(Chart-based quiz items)
+===+

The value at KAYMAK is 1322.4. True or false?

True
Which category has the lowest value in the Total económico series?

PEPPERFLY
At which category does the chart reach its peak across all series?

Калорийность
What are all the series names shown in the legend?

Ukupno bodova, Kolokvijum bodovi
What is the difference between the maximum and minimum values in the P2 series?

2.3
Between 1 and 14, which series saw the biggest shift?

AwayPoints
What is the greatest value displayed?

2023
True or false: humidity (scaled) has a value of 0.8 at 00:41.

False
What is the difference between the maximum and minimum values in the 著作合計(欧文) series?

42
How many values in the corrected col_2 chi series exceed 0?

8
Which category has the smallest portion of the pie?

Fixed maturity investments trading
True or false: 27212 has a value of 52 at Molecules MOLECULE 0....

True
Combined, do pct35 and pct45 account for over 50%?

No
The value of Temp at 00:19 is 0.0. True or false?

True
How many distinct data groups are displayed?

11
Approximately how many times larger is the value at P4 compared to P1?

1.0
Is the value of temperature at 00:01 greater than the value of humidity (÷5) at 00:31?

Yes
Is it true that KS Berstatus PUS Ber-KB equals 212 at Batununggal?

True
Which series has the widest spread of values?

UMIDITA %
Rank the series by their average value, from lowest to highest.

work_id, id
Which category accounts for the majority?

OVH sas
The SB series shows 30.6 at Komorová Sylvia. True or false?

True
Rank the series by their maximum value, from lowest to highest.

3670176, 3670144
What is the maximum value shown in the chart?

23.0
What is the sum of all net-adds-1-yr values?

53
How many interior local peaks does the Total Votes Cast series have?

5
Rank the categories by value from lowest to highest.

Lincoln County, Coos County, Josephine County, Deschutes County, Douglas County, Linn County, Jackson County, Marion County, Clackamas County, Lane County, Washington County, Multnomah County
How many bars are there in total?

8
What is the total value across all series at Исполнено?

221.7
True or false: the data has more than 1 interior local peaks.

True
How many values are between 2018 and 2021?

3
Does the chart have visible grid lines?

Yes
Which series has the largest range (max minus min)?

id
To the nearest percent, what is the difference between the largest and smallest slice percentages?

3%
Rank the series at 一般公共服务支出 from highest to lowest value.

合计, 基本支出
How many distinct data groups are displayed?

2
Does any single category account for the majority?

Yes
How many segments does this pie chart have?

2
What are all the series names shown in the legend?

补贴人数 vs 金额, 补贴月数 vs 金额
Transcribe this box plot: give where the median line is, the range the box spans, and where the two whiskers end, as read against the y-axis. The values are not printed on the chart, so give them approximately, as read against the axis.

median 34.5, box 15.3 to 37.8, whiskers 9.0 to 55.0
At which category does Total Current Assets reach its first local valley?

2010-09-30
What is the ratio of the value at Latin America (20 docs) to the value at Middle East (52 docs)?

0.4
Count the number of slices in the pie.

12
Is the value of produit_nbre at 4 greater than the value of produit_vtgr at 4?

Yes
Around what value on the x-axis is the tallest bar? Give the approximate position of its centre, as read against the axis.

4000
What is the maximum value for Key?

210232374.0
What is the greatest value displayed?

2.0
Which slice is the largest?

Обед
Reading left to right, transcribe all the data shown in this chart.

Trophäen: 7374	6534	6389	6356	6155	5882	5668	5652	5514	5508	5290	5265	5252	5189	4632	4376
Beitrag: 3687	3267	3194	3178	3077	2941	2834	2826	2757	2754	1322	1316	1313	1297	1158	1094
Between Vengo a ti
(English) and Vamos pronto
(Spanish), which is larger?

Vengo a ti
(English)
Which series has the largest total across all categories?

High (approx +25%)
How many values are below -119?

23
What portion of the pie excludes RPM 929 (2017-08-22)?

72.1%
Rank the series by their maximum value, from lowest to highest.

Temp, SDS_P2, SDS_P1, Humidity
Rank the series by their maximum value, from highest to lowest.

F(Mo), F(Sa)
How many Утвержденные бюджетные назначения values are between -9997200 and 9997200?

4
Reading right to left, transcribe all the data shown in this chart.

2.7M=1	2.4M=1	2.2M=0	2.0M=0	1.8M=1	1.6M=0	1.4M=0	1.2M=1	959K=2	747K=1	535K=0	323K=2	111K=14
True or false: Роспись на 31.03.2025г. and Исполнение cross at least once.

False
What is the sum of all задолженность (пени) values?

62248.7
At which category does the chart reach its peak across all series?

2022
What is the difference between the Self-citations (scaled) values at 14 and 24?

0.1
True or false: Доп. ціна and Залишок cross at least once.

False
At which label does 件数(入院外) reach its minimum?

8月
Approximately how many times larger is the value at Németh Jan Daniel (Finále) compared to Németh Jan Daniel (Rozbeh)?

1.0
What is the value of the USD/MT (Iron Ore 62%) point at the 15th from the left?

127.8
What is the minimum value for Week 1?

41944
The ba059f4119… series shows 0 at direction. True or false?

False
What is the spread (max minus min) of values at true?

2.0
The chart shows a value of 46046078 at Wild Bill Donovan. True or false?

+===+

*What you have to do:*
Format everything from the start of the records down to the line containing "The SB series" as a JSON list of strings, one string per line and no blank lines.

*Completed exercise:*
[
  "The value at KAYMAK is 1322.4. True or false?",
  "True",
  "Which category has the lowest value in the Total económico series?",
  "PEPPERFLY",
  "At which category does the chart reach its peak across all series?",
  "Калорийность",
  "What are all the series names shown in the legend?",
  "Ukupno bodova, Kolokvijum bodovi",
  "What is the difference between the maximum and minimum values in the P2 series?",
  "2.3",
  "Between 1 and 14, which series saw the biggest shift?",
  "AwayPoints",
  "What is the greatest value displayed?",
  "2023",
  "True or false: humidity (scaled) has a value of 0.8 at 00:41.",
  "False",
  "What is the difference between the maximum and minimum values in the 著作合計(欧文) series?",
  "42",
  "How many values in the corrected col_2 chi series exceed 0?",
  "8",
  "Which category has the smallest portion of the pie?",
  "Fixed maturity investments trading",
  "True or false: 27212 has a value of 52 at Molecules MOLECULE 0....",
  "True",
  "Combined, do pct35 and pct45 account for over 50%?",
  "No",
  "The value of Temp at 00:19 is 0.0. True or false?",
  "True",
  "How many distinct data groups are displayed?",
  "11",
  "Approximately how many times larger is the value at P4 compared to P1?",
  "1.0",
  "Is the value of temperature at 00:01 greater than the value of humidity (÷5) at 00:31?",
  "Yes",
  "Is it true that KS Berstatus PUS Ber-KB equals 212 at Batununggal?",
  "True",
  "Which series has the widest spread of values?",
  "UMIDITA %",
  "Rank the series by their average value, from lowest to highest.",
  "work_id, id",
  "Which category accounts for the majority?",
  "OVH sas",
  "The SB series shows 30.6 at Komorová Sylvia. True or false?"
]